[TEXTE EXTRAIT]

DANSE | SPECTACLE

Bien Fait ! | Maintenant, Oui

25 Sep - 25 Sep 2019

Prendre une série de gestes, quatre interprètes et les faire répéter encore et encore, jusqu'à l'os du mouvement. Là où ou émerge la créativité. C'est un peu le pari de Maintenant, Oui de Gaël Sesboüé ; un quatuor chorégraphique interprété par quatre danseurs (et chorégraphes) chevronnés.

Avec Maintenant, Oui (2019), le chorégraphe Gaël Sesboüé (Cie Lola Gatt) livre une pièce pour quatre danseurs. À savoir Carole Perdereau, Annabelle Pulcini, Jérôme Andrieu et Alexandre Thery. Jeu de mots, jeu de mouvements et gestes : Maintenant, Oui malaxe la chair du quotidien. Comme son titre, qu’il faut articuler lentement pour en saisir les arômes. « Maintenir. Le oui. Maintenant. Participe présent du verbe maintenir. Participer à. L’écriture. Du présent. Participer de. L’écriture. De notre présent. Par le oui. Par son maintien. Dans un mouvement qui tient. Jusqu’à maintenant. Par le oui. Par son action. » Cette citation, de Marc Perrin (Ce qui secret, 2010), sert d’exergue à la pièce. Elle fait sentir la saccade, le mouvement des yeux qui auscultent chaque évènement, dans une course à la fois ininterrompue et discrète (au sens de segmentée). Pour un quatuor chorégraphique où les danseurs jonglent entre les registres.

[/TEXTE EXTRAIT]

CONSIGNE A
D'après la présentation de Maintenant, Oui, quels sont les noms des interprètes de la pièce ?
CONSIGNE B
Selon la présentation de Maintenant, Oui, de quel ouvrage provient la citation placée en exergue de la pièce ?
CONSIGNE C
Poursuivez la présentation de Maintenant, Oui après sa dernière phrase.
Les entrées n'ont aucun rôle dans cet exercice.

[MATÉRIEL FOURNI]

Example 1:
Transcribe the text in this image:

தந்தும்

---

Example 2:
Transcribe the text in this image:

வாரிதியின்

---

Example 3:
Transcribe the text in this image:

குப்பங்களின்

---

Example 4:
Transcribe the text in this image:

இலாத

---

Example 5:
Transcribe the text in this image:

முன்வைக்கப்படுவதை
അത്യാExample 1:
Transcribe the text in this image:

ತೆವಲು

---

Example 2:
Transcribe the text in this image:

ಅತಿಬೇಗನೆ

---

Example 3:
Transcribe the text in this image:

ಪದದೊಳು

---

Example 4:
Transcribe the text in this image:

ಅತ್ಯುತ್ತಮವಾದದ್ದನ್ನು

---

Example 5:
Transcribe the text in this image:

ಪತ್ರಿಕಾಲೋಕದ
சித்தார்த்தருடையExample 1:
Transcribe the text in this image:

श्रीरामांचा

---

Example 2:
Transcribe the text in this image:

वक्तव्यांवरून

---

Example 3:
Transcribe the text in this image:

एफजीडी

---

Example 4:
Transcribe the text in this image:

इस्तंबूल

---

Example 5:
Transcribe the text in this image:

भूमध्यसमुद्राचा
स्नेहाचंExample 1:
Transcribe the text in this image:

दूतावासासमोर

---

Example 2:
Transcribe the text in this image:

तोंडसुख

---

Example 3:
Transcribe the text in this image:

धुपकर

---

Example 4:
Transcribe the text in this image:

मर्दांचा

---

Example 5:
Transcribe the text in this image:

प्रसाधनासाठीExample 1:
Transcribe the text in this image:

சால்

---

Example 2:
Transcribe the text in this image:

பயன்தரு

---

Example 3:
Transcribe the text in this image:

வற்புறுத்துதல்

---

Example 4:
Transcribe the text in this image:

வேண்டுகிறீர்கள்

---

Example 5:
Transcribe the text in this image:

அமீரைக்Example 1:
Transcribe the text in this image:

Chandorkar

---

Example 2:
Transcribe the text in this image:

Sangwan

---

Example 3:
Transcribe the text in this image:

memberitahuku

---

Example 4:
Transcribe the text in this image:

[/MATÉRIEL FOURNI]

VOTRE RÉPONSE A
Carole Perdereau, Annabelle Pulcini, Jérôme Andrieu et Alexandre Thery.

VOTRE RÉPONSE B
Elle provient de Ce qui secret, de Marc Perrin (2010).

VOTRE RÉPONSE C
Maintenant, Oui de Gaël Sesboüé : de l’automatisme du geste au présent pur

Tous aguerris à leur art, aussi bien comme danseurs que chorégraphes, les quatre interprètes de Maintenant, Oui évoluent sur une scène dépouillée. Un dispositif central, autour duquel peuvent se distribuer les publics. Tandis que le paysage sonore composé par Vincent Raude s’empare d’airs lyriques, par exemple, pour mieux les démultiplier, les triturer, en sortir de l’inouï. Une texture acoustique en résonance avec la danse de Gaël Sesboüé qui, avec Maintenant, Oui, triture des boucles chorégraphiques jusqu’à l’étonnant. Les danseurs y répètent les mouvements de la partition dans un déploiement combinatoire éclatant l’anodin. D’abord à l’unisson, puis progressivement, dans une singularisation où rythmes, ampleurs, styles et vitesses se transforment. Chaque danseur creusant alors sa propre voie. Métaphore du quotidien, avec Maintenant, Oui, Gaël Sesboüé transforme le rapport au banal en rapport d’attention absolue.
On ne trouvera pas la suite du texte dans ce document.